Çalışanları motive etmenin tek yolunun para olduğu kanısı, çalışanların insan niteliğinden ve insanın temel gereksinimlerinden uzakta bir düşüncedir. İnsan basit yaklaşımlarla motive edilemeyecek kadar karmaşık özelliklere sahiptir.

Bilişim teknolojisi ile gelişen globalleşme algısı

Aslında pasaport ve sınırlar son birkaç yüzyıldır var. Daha eskiden Marko Polo’nun da anlattığı gibi, dünya çevresinde yoğun bir ticaret ve mal akışı mevcuttu. Önce dünyamızı daralttık sonra da globalleşme diye yeni bir marka olarak sunuyoruz.

Toyota örneğin, yıllar önce Toyota Tarzını geliştirmiştir ve bu tarz şimdi faaliyet gösterdiği tüm ülkelerde geçerlidir. Globalleşmeden önce kendi tarzımızı yaratmamız gerektiğine güzel bir işaret.

Globalleşme ile bir de başka bir sonuç görüyoruz. Globalleşmeden bahsetmeye bahsettiğimiz yıllarladan beri dünyada ülke sayısı arttı. 1980’de birleşmiş milletler üyesi 150 ülke varken 2011’de bu sayı 190’a çıktı. Yeni kurulan ülkelerle birlikte bu sayı 200’ü aşıyor. 1990 yılında dünyadaki demokrasi sayısı 69 iken 2010 yılında bu sayı 116 olmuştur.

Bir şirketi sadece para etrafında toplayamazsınız. Şirketlerin mevcudiyeti için bir amaç olmalıdır. Etik her konusunun önünde ele alınmalıdır.

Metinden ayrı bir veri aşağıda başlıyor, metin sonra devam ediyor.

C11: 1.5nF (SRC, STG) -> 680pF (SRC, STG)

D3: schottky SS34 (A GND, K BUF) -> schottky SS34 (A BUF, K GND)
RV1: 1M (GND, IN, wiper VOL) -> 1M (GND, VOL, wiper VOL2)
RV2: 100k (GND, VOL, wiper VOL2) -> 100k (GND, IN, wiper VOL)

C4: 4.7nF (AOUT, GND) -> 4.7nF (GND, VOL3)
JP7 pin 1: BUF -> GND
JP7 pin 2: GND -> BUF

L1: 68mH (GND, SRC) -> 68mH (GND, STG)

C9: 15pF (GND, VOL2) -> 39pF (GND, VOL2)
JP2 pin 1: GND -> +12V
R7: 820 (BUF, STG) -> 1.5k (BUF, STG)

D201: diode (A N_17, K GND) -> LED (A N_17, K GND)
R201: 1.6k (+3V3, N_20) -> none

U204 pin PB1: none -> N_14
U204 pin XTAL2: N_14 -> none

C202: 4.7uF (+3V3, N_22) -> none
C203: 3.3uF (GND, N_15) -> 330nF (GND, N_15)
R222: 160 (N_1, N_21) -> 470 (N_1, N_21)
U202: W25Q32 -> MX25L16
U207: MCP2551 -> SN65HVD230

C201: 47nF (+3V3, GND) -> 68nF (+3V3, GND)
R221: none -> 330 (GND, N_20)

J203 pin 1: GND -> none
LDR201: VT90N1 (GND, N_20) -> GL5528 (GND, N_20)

Bu değerlendirmelerden sonra, doğru tanımları şu şekilde yapmak mümküdnrü;

  • İş bir amaç uğruna yapılır. Doğru hedeflerle para ve kar zaten gelir.
  • İşletmeler hissedarları kadar müşterileri, çalışanları, tedarikçileri ve toplum için değer yaratırlar. İş idaresi bu menfaatlerin birlikte yürütülmesidir.
  • Kapitalizm, insanın karmaşıklığından dolayı vardır. İnsanların arzu ve istekleri çok yönlüdür ve değer yaratmak için işbirliği yaparız. Bazen bencilliğimizden bazen de diğerleri için çalışırız. Teşvik elbette önemlidir ama değerler daha önemlidir.
  • Çoğu insan gerçeği söyler ve sözünü tutarak sorumlu davranışlar yapar. İnsanlardan bu davranışı bekleriz.
  • İşletmeler ve kapitalizm, insanın karmaşık doğasından ötürü, değer yaratmak için oluşturduğu en büyük sosyal işbirliği sistemleridir. Kapitalizmin motoru değer üretimidir.

Her işletme ve her iş, aslında topluma hizmet amacını içinde barındırır. İnsanların işine yaramayacak bir ürün veya hizmet elbette para kazandırmayacaktır. Günümüzde pek çok işletme, kurdukları vakıflar yolu ile toplumun gelişmesine hizmet etmektedir. Bu gelişme uzun vadede elbette kendi karlılıklarına fayda da sağlayacaktır, ancak her halukarda işletmelerin faaliyetlerinden toplumun fayda sağlaması temel amaçlardandır.

İşletmelerin sosyal sorumluluk projeleri ile hem müşterilerine olumlu imge çizmeleri, hem kazançlarını zaman içinde artırmaları mümkündür.